Não vi todas as palestras que tinha programado, não comprei o livro “Tecnobrega: o Pará reinventando o negócio da música” que tanto queria e não baixei todos os filmes e músicas que gostaria. Estive pouquíssimo tempo na Campus Party. Assim sendo, sem mais desculpas, atenho-me aqui ao assunto que justifica meu status de colaborador no blog: o Painel sobre uso de mídias sociais na publicidade, com Marcelo Tripoli (iThink), Lucas Mello (LiveAD), Mentor Muniz Neto (Bullet), Gustavo Fortes (Espalhe), mediado pelo Carlos Merigo. São todas opiniões implorando para serem discutidas, levando em conta meu status de mirim na área. Aliás, não estive presente e acompanhei o mesmo pelo vídeo disponibilizado pela iThink. Quem viu tudo no calor da hora poderá ser mais preciso que eu, provavelmente.

http://www.vimeo.com/2919573

Pra variar, mais uma vez, como já profetizara no Happy Hour, tivemos um debate que ficou boa parte focado nos blogs e na sua importância, na sua relevância, na sua blablablância.
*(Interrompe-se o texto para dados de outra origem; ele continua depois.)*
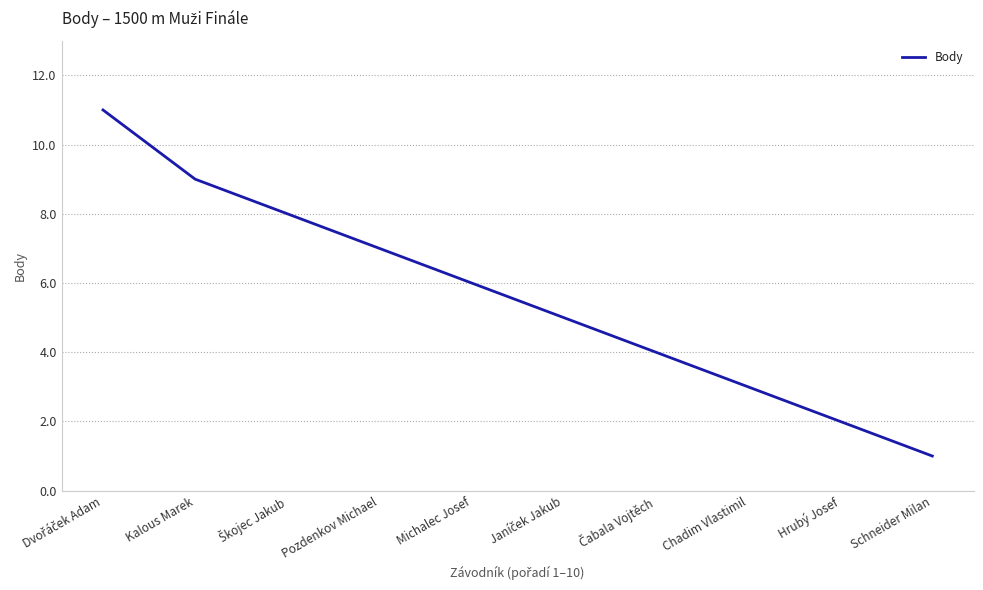

What is the maximum value shown in the chart?

11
Essa crise de identidade já era sintoma na própria programação da área. Um CampusBlog com palestras sobre mídias sociais que acabaram focados, na sua maioria, em… blogs! Mesmo assim, três pontos foram fundamentais pra mim:

1) A importância da idéia social. Coisas boas viram assunto, empolgam as pessoas, são comentadas. Essas são as palavras mágicas definitivas, que somadas a um relacionamento certeiro, devem fazer a alegria das agências, dos clientes e das pessoas que interagem lá no final. Algo que parece tão velho quanto andar pra trás, presente em todos os senhores cases desde 1900 e lá vai bolinha. Mas que vale anotar no fundo de tela na hora de fazer acontecer.
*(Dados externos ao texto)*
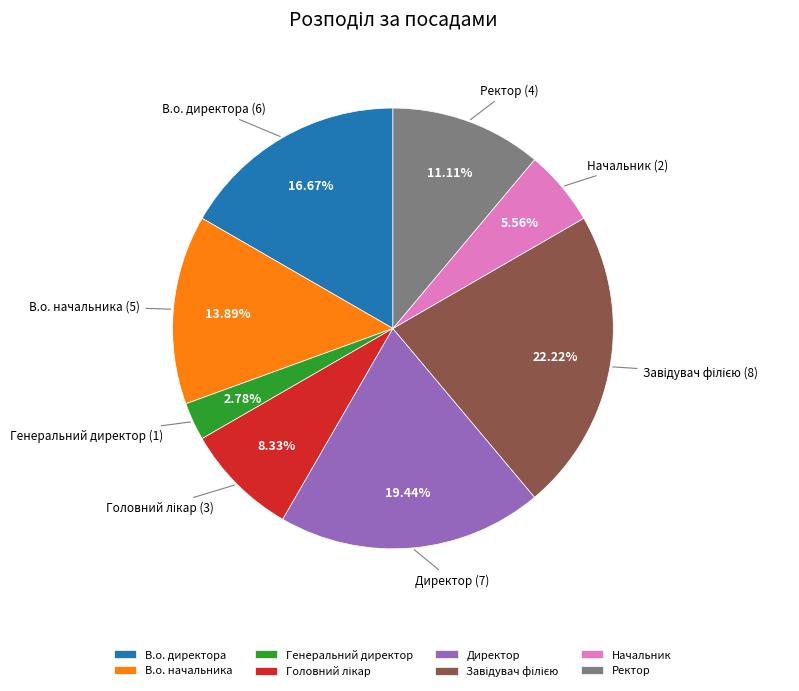

To the nearest percent, what is the average slice percentage?

12%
2) Questionou-se a reivindicação de alguns profissionais por uma suposta maturidade e de uma inconseqüente profissionalização por parte dos “blogueiros”. Pra quem discorda da falácia (como eu), é dever da agência saber se relacionar com todo e qualquer tipo de pessoa que goza de certa autoridade nas diferentes redes sociais.
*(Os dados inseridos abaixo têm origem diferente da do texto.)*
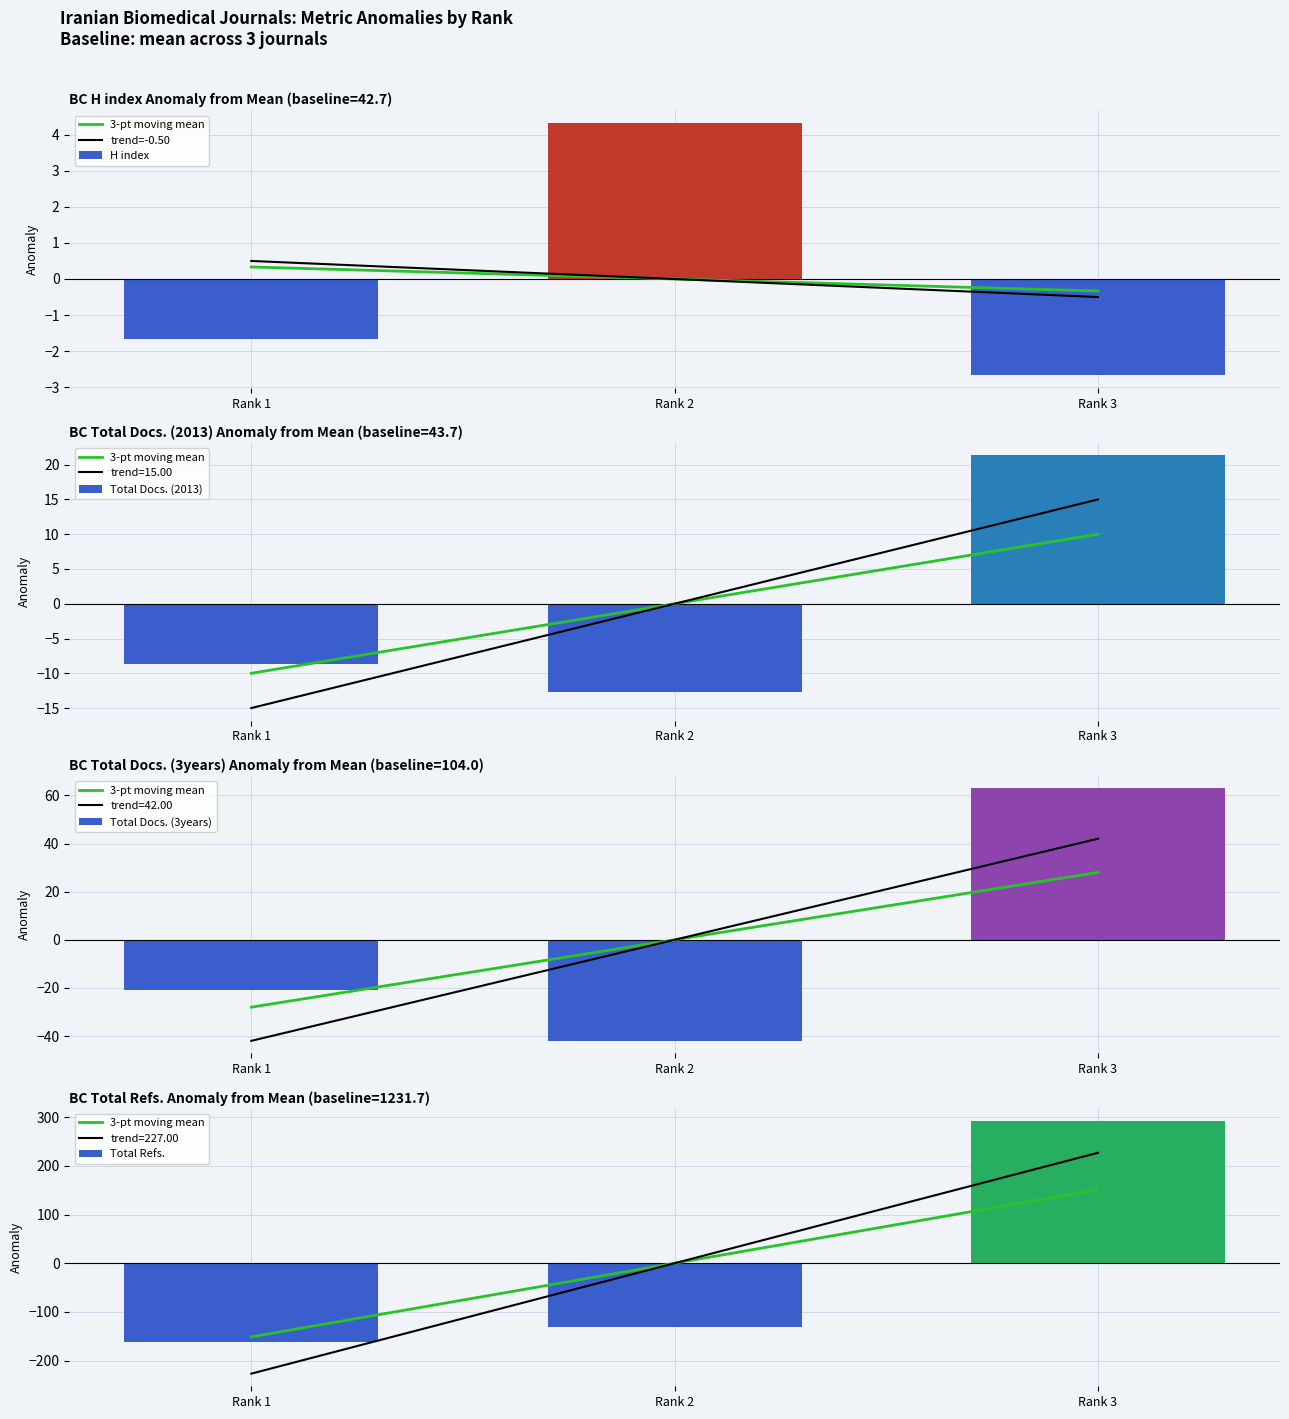

How many values in the Total Docs. (2013) series are below -8?

2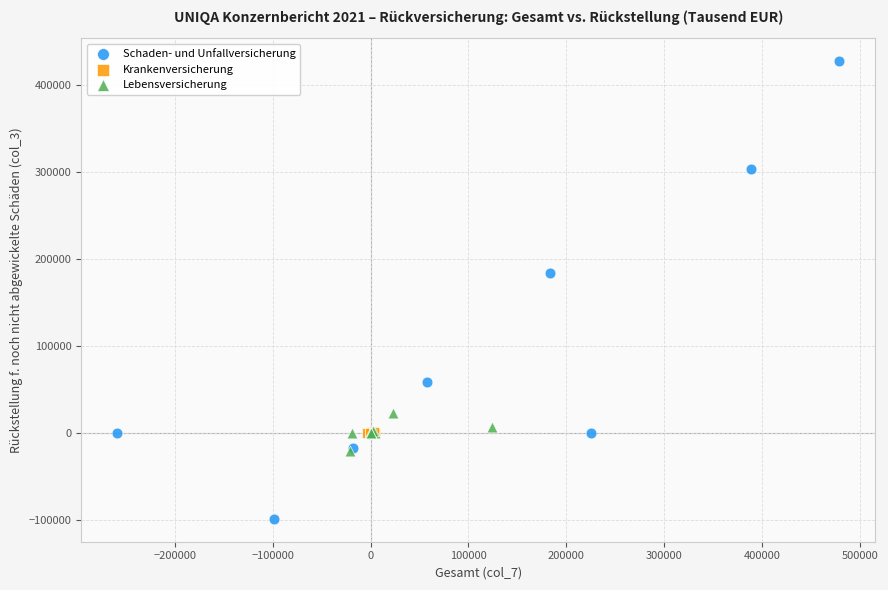

Which series has the largest Y range (max minus min)?

Schaden- und Unfallversicherung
3) O medroso “cliente que quer surfar a onda, mas não quer se molhar” (Dambrós, Joana) também apareceu. Um tema que deve ser pauta em todas as mesas de entusiastas dos mais variados segmentos da publicidade. Todos querem aumentar a sua fatia e puxar a sardinha para o seu lado.

Queria ter ouvido mais sobre produção de conteúdo colaborativo, sobre pesquisa de trendsetters/formadores de opinião/coloque aqui o seu termo preferido – mas talvez ali não era o lugar. De resto, percebi poucos pensamentos contrários e os que brotaram envolveram principalmente o meu ponto número 3. No geral, os debatedores parecem ter  posições parecidas sobre os temas abordados, um levantando a bola para o outro cortar várias vezes. Até cheguei a cantar essa bola antes, quando afirmava que a escolha dos quatro havia sido premeditada para esse fim. Menos bate-boca, mais “construção de conceitos”. Menos opinião sobre temas proibidos, mais cases das agências representadas. Reparem que nem o LG Renoir inflamou os participantes.

No mais, o ano parece ter começado bem pra quem gosta de conversar (ou ver conversas) sobre o assunto. Sem profissionais vendendo a cura do câncer e falsas ilusões, numa pegada bem mais pé no chão do que se costuma ver por aí.